### [Tasks to carry out]
**1)** In the hunting post, rewrite the part that opens with the words containing "After a quick" and closes with "try for Fox.", changing "Grey Fox" to "Red Fox".
**2)** Decide whether each statement below agrees with the hunting post, answering yes or no and quoting the words that settle it. (a) The writer and Tim planned to meet Ed at camp late Saturday morning. (b) The writer had met Ed in person before this trip. (c) The writer used Google Earth to find a spot for Coyotes.
*** Given text ***
# Weekend Warriors



## Mark Steinmann (Jan 28, 2014)

Tim and I were headed out of town and we had 2 objectives:
- Successfully harvest enough predators to win our club hunt.
- Finally meet Ed(Prariewolf) as we haven't had the chance since he started supplying us calls.

After a quick phone call to Ed the week prior to the trip he pointed out a couple areas where he has found Grey Fox in the past. After looking at Google Earth I let him know I found a spot that should hold Coyotes and that we would start there and meet up late morning Saturday at camp. We hoped to bag a Coyote or two and then try for Fox.
*** Records ***
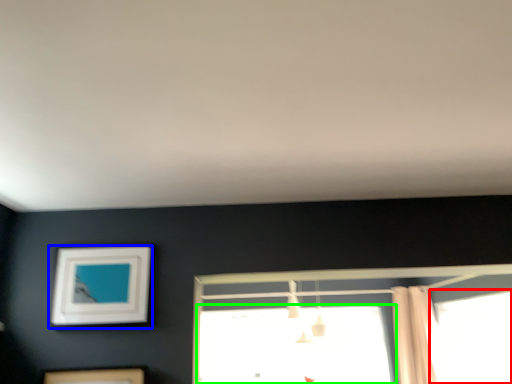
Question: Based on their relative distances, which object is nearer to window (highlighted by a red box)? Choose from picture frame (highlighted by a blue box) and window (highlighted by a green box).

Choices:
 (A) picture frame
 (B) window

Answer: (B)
***
*** Records ***
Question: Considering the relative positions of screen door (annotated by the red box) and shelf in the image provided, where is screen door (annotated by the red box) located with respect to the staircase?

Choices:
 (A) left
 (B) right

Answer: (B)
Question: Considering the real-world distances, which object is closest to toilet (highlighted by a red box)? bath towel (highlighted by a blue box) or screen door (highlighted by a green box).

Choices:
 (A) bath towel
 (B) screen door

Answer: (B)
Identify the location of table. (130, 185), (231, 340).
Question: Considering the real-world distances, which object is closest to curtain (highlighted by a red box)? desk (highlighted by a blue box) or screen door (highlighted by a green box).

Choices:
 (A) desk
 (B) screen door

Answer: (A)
***
### [Solutions per task]
**1)**
After a quick phone call to Ed the week prior to the trip he pointed out a couple areas where he has found Red Fox in the past. After looking at Google Earth I let him know I found a spot that should hold Coyotes and that we would start there and meet up late morning Saturday at camp. We hoped to bag a Coyote or two and then try for Fox.

**2)**
(a) Yes: "meet up late morning Saturday at camp"
(b) No: "Finally meet Ed(Prariewolf) as we haven't had the chance since he started supplying us calls."
(c) Yes: "After looking at Google Earth I let him know I found a spot that should hold Coyotes"